**Source text:**
┌────────
Canadian ice hockey player

Jean-Claude Sawyer (born August 12, 1986) is a Canadian former professional ice hockey player who last played for the Cincinnati Cyclones in the ECHL. He was selected by the Minnesota Wild in the 5th round (161st overall) of the 2004 NHL entry draft.

On July 2, 2007, he was signed as a free agent by the Chicago Blackhawks.

==Awards and honours==
- ECHL Defenseman of the Year (2009–10)
- ECHL First All-Star Team (2009–10)
└────────
**What the task requires:** Please revise the ice hockey player text, beginning at the words "Canadian ice hockey" and stopping after "NHL entry draft.", with "former" changed to "retired". Work from the ice hockey player text alone.

**Given information:**
┌────────
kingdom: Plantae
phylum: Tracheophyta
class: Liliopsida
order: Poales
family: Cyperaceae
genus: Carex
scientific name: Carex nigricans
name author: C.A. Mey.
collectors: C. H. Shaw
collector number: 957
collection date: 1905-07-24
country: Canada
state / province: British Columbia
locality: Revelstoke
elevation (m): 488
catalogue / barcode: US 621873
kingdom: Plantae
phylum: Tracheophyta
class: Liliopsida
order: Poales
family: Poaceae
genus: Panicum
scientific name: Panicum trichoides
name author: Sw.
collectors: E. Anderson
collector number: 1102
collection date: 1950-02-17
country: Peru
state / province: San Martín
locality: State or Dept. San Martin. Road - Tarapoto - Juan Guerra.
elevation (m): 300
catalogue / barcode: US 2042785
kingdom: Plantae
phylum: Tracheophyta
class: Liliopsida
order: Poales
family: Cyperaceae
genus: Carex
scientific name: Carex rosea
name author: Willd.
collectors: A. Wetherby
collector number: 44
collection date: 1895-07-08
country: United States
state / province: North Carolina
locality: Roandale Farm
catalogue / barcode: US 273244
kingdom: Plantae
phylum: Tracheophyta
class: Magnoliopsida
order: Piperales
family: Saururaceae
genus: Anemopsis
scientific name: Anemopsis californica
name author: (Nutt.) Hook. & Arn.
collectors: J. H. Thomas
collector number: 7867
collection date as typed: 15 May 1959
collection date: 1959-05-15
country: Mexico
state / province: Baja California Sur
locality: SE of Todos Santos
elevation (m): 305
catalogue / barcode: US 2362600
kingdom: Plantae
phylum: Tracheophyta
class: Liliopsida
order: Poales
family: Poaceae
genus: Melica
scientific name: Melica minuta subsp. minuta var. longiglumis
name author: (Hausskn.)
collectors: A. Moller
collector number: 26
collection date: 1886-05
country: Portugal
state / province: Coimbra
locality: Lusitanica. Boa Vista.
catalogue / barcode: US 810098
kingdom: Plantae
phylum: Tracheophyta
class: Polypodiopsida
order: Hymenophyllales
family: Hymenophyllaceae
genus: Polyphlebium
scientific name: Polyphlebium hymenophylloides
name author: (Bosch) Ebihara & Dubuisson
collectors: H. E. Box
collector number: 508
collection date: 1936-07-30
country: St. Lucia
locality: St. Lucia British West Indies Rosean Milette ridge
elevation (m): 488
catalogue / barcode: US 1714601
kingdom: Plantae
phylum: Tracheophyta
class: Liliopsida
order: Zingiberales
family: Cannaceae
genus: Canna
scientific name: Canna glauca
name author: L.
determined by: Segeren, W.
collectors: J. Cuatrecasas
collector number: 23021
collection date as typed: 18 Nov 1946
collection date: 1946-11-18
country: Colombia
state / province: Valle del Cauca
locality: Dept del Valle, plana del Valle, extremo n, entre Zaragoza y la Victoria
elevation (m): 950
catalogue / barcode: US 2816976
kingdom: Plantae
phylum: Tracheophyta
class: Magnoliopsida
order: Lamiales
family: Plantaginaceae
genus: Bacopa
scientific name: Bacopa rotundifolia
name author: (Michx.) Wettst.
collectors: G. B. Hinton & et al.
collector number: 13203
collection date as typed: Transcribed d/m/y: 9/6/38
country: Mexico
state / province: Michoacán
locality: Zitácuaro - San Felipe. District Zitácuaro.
└────────
**Solution:**
Canadian ice hockey player

Jean-Claude Sawyer (born August 12, 1986) is a Canadian retired professional ice hockey player who last played for the Cincinnati Cyclones in the ECHL. He was selected by the Minnesota Wild in the 5th round (161st overall) of the 2004 NHL entry draft.